Among the numerous volunteers, including a number of them who met organisers for the first time as they delivered food from as far away as Long Island, was Deb from Queens, who brought along her two young daughters, Rachel and Arielle. They had carpooled with five other people to deliver blankets, three of which were paid for with funds of Deb’s friend in Canada who was eager to help. When taking a much needed break and to have a bite to eat, one of the girls said the food was “nice” and that she “love[s] helping people.” And help feed a number of people they did.

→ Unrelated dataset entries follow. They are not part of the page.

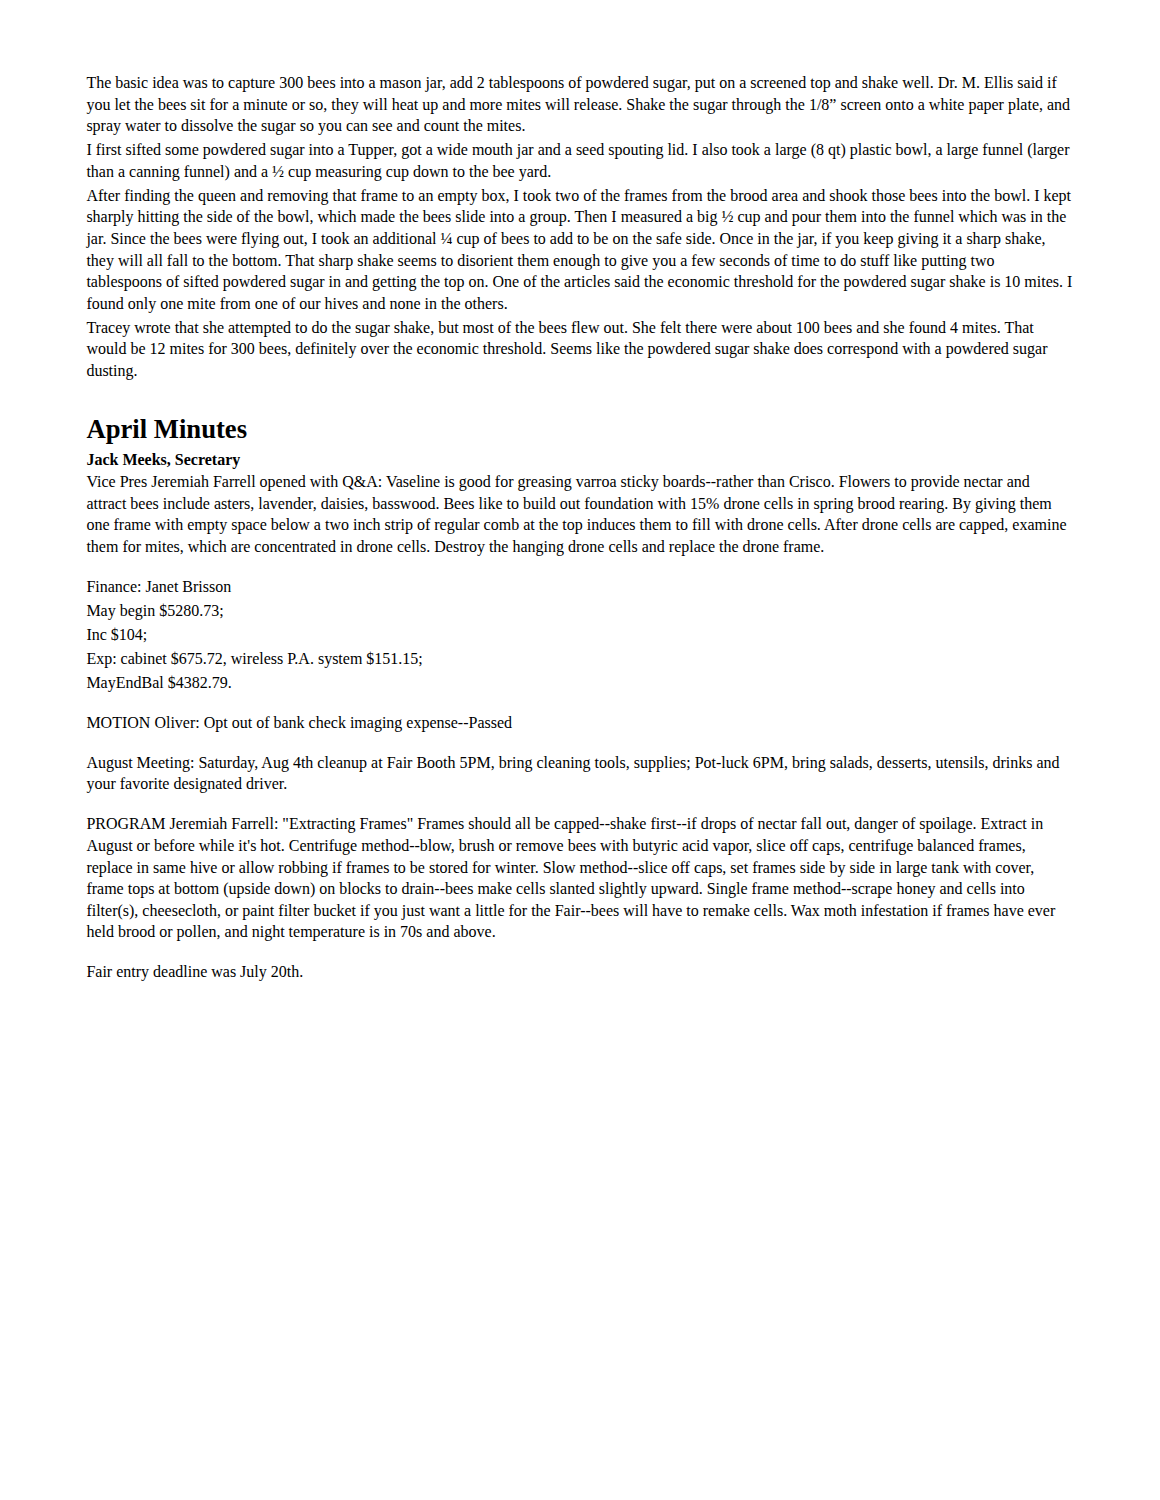The basic idea was to capture 300 bees into a mason jar, add 2 tablespoons of powdered sugar, put on a screened top and shake well. Dr. M. Ellis said if you let the bees sit for a minute or so, they will heat up and more mites will release. Shake the sugar through the 1/8” screen onto a white paper plate, and spray water to dissolve the sugar so you can see and count the mites.
I first sifted some powdered sugar into a Tupper, got a wide mouth jar and a seed spouting lid. I also took a large (8 qt) plastic bowl, a large funnel (larger than a canning funnel) and a ½ cup measuring cup down to the bee yard.
After finding the queen and removing that frame to an empty box, I took two of the frames from the brood area and shook those bees into the bowl. I kept sharply hitting the side of the bowl, which made the bees slide into a group. Then I measured a big ½ cup and pour them into the funnel which was in the jar. Since the bees were flying out, I took an additional ¼ cup of bees to add to be on the safe side. Once in the jar, if you keep giving it a sharp shake, they will all fall to the bottom. That sharp shake seems to disorient them enough to give you a few seconds of time to do stuff like putting two tablespoons of sifted powdered sugar in and getting the top on. One of the articles said the economic threshold for the powdered sugar shake is 10 mites. I found only one mite from one of our hives and none in the others.
Tracey wrote that she attempted to do the sugar shake, but most of the bees flew out. She felt there were about 100 bees and she found 4 mites. That would be 12 mites for 300 bees, definitely over the economic threshold. Seems like the powdered sugar shake does correspond with a powdered sugar dusting.
April Minutes
Jack Meeks, Secretary
Vice Pres Jeremiah Farrell opened with Q&A: Vaseline is good for greasing varroa sticky boards--rather than Crisco. Flowers to provide nectar and attract bees include asters, lavender, daisies, basswood. Bees like to build out foundation with 15% drone cells in spring brood rearing. By giving them one frame with empty space below a two inch strip of regular comb at the top induces them to fill with drone cells. After drone cells are capped, examine them for mites, which are concentrated in drone cells. Destroy the hanging drone cells and replace the drone frame.
Finance: Janet Brisson
May begin $5280.73;
Inc $104;
Exp: cabinet $675.72, wireless P.A. system $151.15;
MayEndBal $4382.79.
MOTION Oliver: Opt out of bank check imaging expense--Passed
August Meeting: Saturday, Aug 4th cleanup at Fair Booth 5PM, bring cleaning tools, supplies; Pot-luck 6PM, bring salads, desserts, utensils, drinks and your favorite designated driver.
PROGRAM Jeremiah Farrell: "Extracting Frames" Frames should all be capped--shake first--if drops of nectar fall out, danger of spoilage. Extract in August or before while it's hot. Centrifuge method--blow, brush or remove bees with butyric acid vapor, slice off caps, centrifuge balanced frames, replace in same hive or allow robbing if frames to be stored for winter. Slow method--slice off caps, set frames side by side in large tank with cover, frame tops at bottom (upside down) on blocks to drain--bees make cells slanted slightly upward. Single frame method--scrape honey and cells into filter(s), cheesecloth, or paint filter bucket if you just want a little for the Fair--bees will have to remake cells. Wax moth infestation if frames have ever held brood or pollen, and night temperature is in 70s and above.
Fair entry deadline was July 20th.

The church, once the former property of the last Dutch governor of New Amsterdam Peter Stuyvesant and home to his final resting place, saw at least several hundred people get fed, including a number of African Americans – and Mr. Stuyvesant might be rolling in his grave if he knew the church was serving free black people, himself a slave owner and no friend of Africans. How things have changed. Those who were there expressed a sense of solidarity and community surprising to some as it was the first time many had met each other. When governor of New York, Daniel Thompkins asked the legislature to outlaw slavery by 1827 in a gradual way, which was acted upon and made law. He lies in the same churchyard, not far from Mr. Stuyvesant – the former a reminder of the way things once were and the latter a voice for change in some ways that people from Occupy might admire. As what is left of Occupy strives to help the less fortunate and the poor, he sheer diversity of the crowd is a testament to the sort of change that is already taking place from helping survivors in Read Hook or Far Rockaway to just average people on the street in Manhattan, including doing so at great personal risk as they are constantly exposed to a mix of toxic dust, asbestos, lead paint, gypsum and a host of other contaminants. This is the change the government and NGO’s like the Red Cross have largely failed to bring.